Design: Descriptive cross-sectional study of a group-based pain management pathway in comparison with an Australasian benchmarking data set.
Setting: An Australian tertiary multidisciplinary pain service.
Subjects: Patients with chronic noncancer pain actively participating in the group pathway in 2016.
Methods: Referred patients were prioritized to a short-duration group–based standardized pain management pathway linking education, assessment, and treatment groups. Measures of pain, mood, self-efficacy, and catastrophizing and reduction in daily opioid use were collated from the Australasian data set.
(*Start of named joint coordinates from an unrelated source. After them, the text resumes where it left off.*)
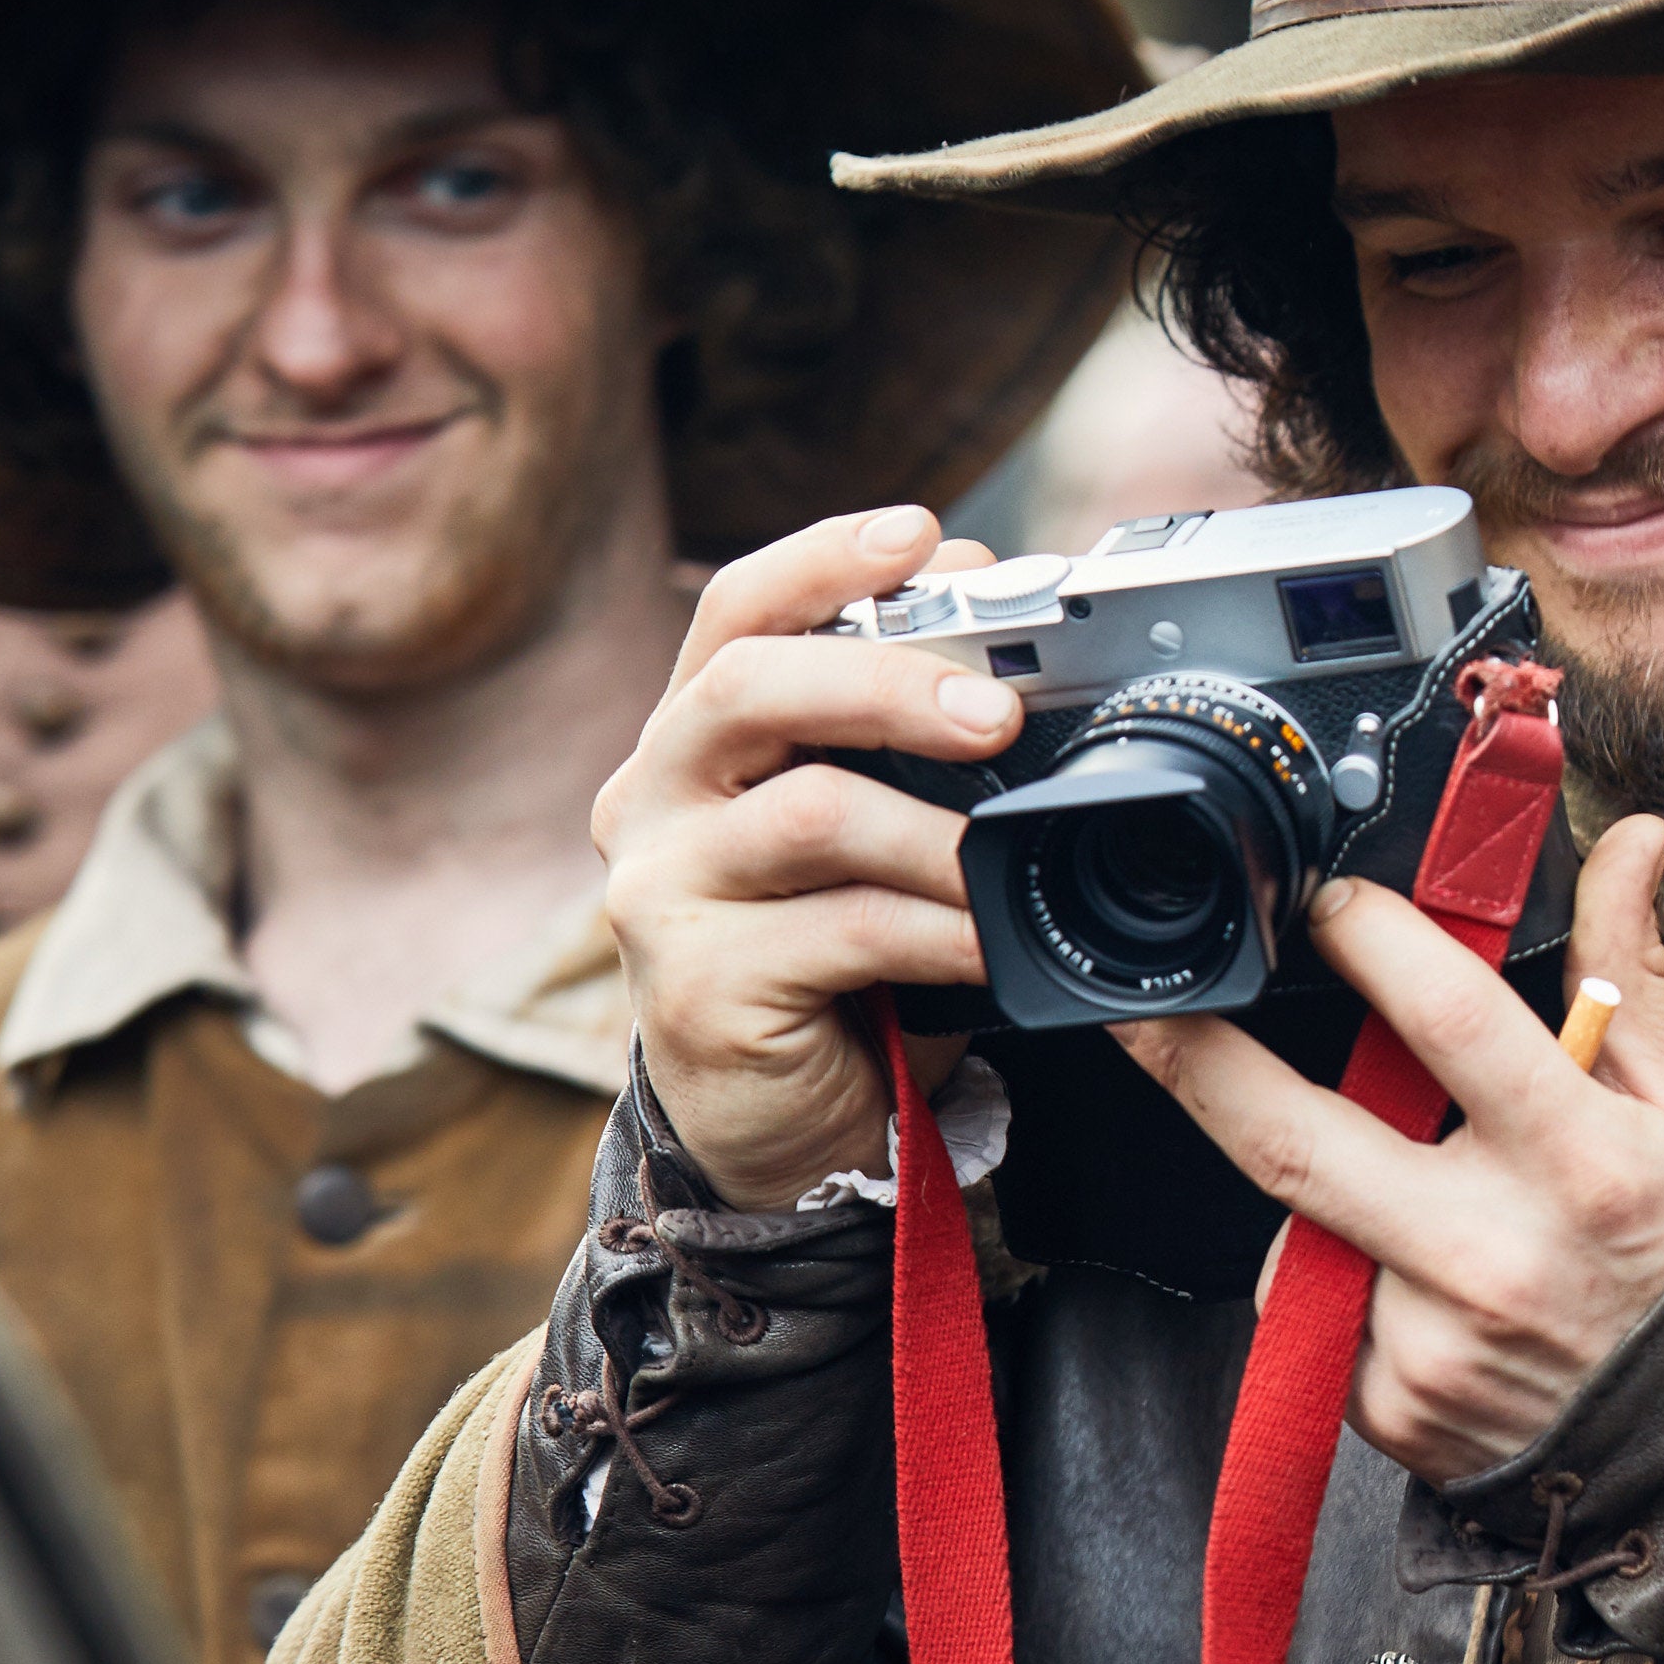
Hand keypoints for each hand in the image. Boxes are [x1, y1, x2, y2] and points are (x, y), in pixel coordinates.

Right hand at [591, 506, 1019, 1210]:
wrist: (783, 1132)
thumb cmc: (837, 967)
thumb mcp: (862, 839)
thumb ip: (896, 756)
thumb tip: (1012, 668)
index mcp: (692, 743)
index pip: (735, 614)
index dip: (824, 561)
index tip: (922, 531)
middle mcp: (652, 802)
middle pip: (752, 688)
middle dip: (887, 679)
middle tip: (996, 710)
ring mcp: (660, 896)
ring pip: (807, 813)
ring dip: (936, 830)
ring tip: (1012, 858)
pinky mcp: (697, 989)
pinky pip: (844, 931)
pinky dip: (942, 930)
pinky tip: (994, 943)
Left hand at [1114, 816, 1663, 1481]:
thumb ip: (1625, 971)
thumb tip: (1630, 836)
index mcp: (1581, 1160)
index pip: (1449, 1022)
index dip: (1371, 942)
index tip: (1326, 902)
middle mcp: (1496, 1254)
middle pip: (1294, 1140)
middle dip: (1198, 1061)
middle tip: (1141, 1008)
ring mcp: (1433, 1342)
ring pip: (1303, 1232)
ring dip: (1320, 1193)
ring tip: (1415, 1201)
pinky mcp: (1393, 1409)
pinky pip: (1321, 1318)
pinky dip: (1345, 1286)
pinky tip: (1423, 1289)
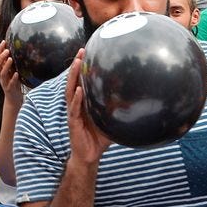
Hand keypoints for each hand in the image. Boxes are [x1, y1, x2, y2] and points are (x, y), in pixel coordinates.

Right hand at [0, 40, 22, 102]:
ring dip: (6, 65)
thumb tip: (16, 49)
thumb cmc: (13, 83)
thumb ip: (11, 63)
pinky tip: (16, 74)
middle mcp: (1, 76)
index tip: (4, 41)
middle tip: (7, 50)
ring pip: (2, 73)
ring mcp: (4, 82)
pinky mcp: (9, 89)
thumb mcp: (11, 71)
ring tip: (11, 59)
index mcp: (1, 70)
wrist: (13, 100)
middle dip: (1, 57)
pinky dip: (13, 78)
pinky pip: (10, 84)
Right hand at [65, 48, 109, 164]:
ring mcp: (73, 112)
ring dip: (73, 77)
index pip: (81, 80)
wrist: (89, 156)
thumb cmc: (99, 137)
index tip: (87, 51)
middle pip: (73, 81)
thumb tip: (136, 102)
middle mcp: (76, 104)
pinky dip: (76, 99)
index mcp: (83, 102)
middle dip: (76, 66)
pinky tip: (79, 90)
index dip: (83, 66)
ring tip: (78, 64)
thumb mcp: (111, 120)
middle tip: (82, 51)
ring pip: (70, 91)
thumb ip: (119, 110)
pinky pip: (74, 109)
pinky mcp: (73, 122)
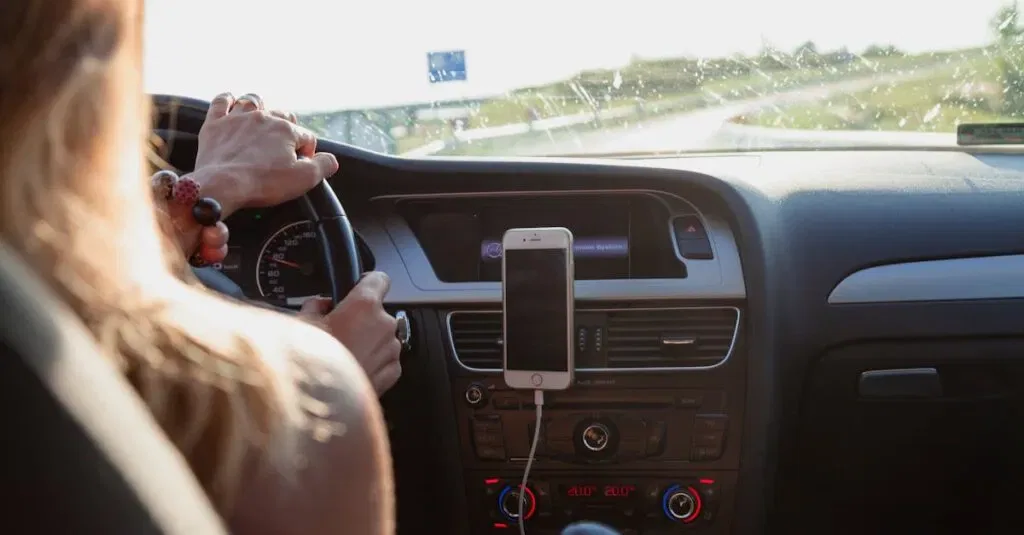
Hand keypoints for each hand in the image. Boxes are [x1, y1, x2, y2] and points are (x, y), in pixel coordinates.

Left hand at [192, 92, 339, 217]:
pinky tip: (231, 102)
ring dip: (261, 108)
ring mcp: (237, 118)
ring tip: (262, 120)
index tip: (300, 166)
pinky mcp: (215, 124)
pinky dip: (227, 100)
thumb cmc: (262, 183)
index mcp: (286, 130)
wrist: (221, 185)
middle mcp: (263, 118)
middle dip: (287, 129)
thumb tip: (331, 159)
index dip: (307, 152)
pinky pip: (221, 101)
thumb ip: (324, 166)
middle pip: (282, 116)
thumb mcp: (304, 179)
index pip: (306, 137)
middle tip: (283, 148)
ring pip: (254, 101)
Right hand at [298, 272, 401, 394]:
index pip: (379, 279)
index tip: (358, 288)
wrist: (320, 404)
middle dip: (361, 319)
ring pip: (382, 337)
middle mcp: (384, 324)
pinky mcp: (393, 372)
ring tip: (342, 355)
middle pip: (378, 312)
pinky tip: (352, 369)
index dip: (367, 283)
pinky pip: (385, 359)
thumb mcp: (301, 324)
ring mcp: (391, 349)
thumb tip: (321, 304)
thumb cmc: (310, 363)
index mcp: (365, 305)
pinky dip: (372, 362)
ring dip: (367, 342)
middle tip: (338, 332)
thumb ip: (316, 306)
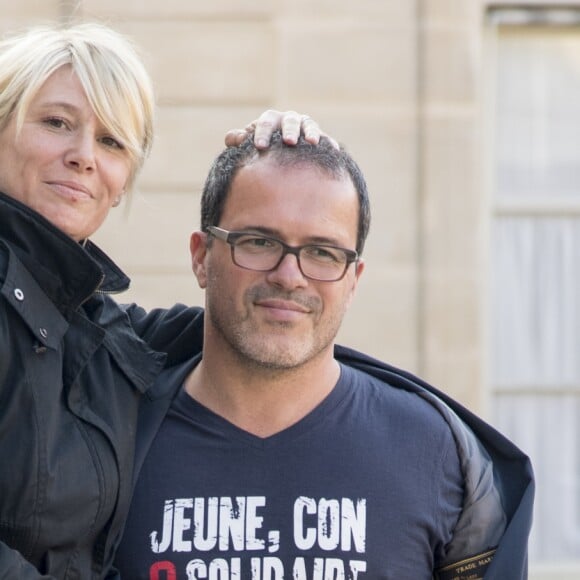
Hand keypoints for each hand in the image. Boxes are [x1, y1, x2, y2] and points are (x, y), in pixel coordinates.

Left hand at [224, 109, 338, 149]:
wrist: (281, 151)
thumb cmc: (262, 146)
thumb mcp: (248, 142)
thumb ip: (238, 140)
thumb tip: (233, 139)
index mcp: (271, 119)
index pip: (266, 123)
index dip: (262, 133)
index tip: (259, 146)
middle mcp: (289, 120)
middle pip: (289, 121)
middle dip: (289, 131)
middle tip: (288, 142)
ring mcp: (305, 127)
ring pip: (309, 125)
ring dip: (311, 132)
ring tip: (313, 142)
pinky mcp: (320, 137)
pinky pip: (326, 138)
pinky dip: (329, 143)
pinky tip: (334, 150)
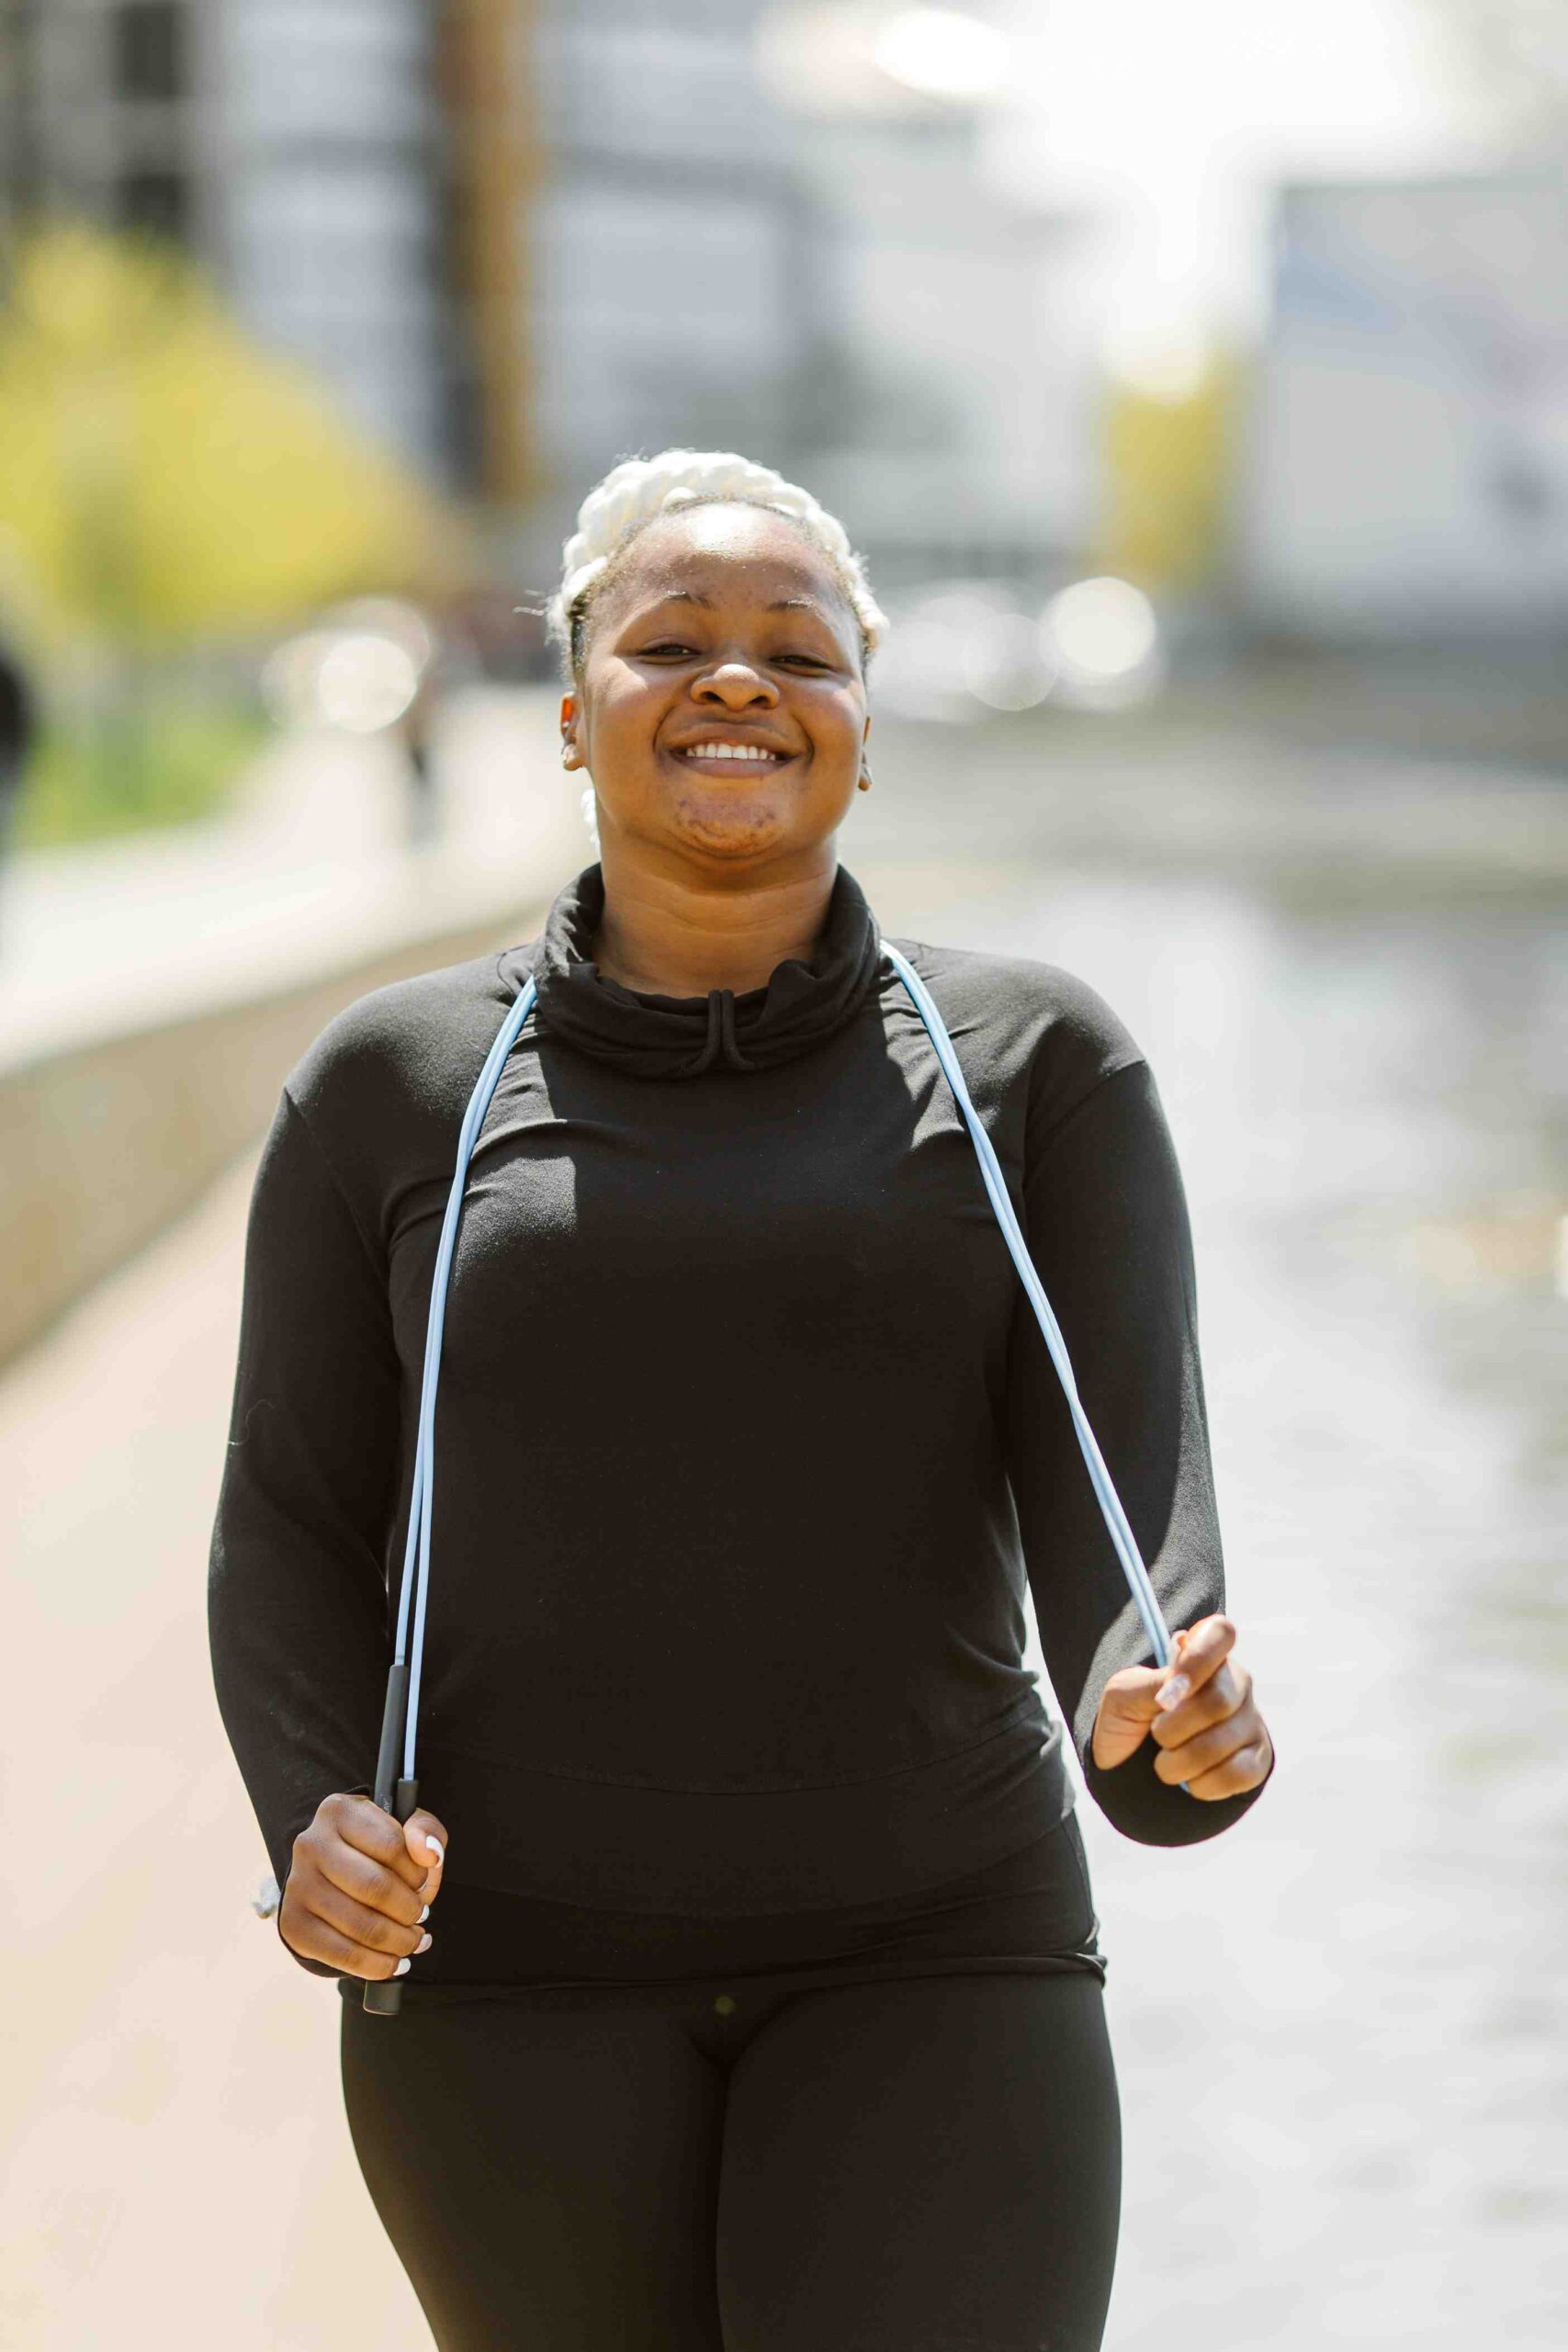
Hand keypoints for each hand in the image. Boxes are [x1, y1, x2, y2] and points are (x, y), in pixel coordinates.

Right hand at [279, 1792, 448, 1978]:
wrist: (331, 1874)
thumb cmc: (376, 1850)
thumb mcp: (405, 1829)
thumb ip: (426, 1831)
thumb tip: (429, 1854)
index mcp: (339, 1812)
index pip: (391, 1845)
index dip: (418, 1872)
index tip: (422, 1882)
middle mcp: (311, 1844)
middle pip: (375, 1887)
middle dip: (409, 1911)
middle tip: (420, 1917)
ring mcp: (298, 1886)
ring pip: (361, 1926)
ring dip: (398, 1942)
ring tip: (412, 1941)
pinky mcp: (293, 1924)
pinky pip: (342, 1955)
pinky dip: (376, 1966)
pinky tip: (393, 1962)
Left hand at [1091, 1615, 1272, 1800]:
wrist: (1130, 1769)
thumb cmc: (1129, 1720)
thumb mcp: (1123, 1695)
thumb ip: (1150, 1683)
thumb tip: (1178, 1684)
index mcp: (1202, 1655)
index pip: (1220, 1632)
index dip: (1198, 1658)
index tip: (1170, 1688)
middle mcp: (1235, 1683)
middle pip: (1218, 1700)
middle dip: (1174, 1727)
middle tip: (1156, 1734)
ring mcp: (1250, 1722)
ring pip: (1223, 1743)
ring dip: (1179, 1762)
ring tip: (1165, 1762)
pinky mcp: (1258, 1760)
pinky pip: (1237, 1774)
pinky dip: (1202, 1783)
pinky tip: (1190, 1779)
Results: In 2016, 928 patients were actively engaged with the pain service. More patients were prioritized to receive treatment in a group format in comparison with other Australasian services (68.4% vs 22%). A greater percentage of patients attended their first clinical contact within 3 months of referral (81.4%) compared with the Australasian average (68.6%). Comparable improvements in average pain intensity, pain interference, depression, anxiety, stress, pain catastrophizing, and self-efficacy were observed. There was significantly greater reduction in opioid use, including for those taking more than 40 mg of oral morphine equivalent daily dose.
Conclusion: Implementation of a sequence of short-duration groups as the default clinical pathway resulted in shorter waiting times and noninferior outcomes in key areas for patients completing the program, compared with Australasian averages. Given the resource efficiencies of the group process, this finding has implications for service design.